● **YOUR TASK**:
Reprint all of the data below exactly as shown and skip every image.

────

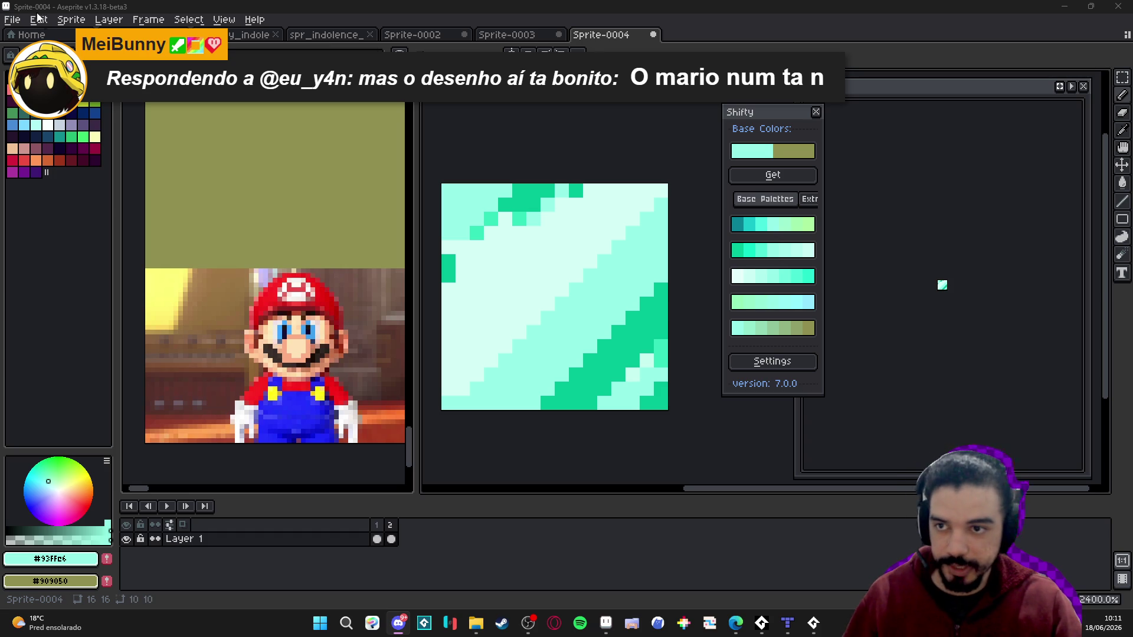
click(12, 19)
- Create a new sprite and paste the grass-block image into it
click(23, 50)
click(533, 437)
key(ctrl+v)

────

● **EXERCISE OUTPUT**:
click(12, 19)
- Create a new sprite and paste the grass-block image into it
click(23, 50)
click(533, 437)
key(ctrl+v)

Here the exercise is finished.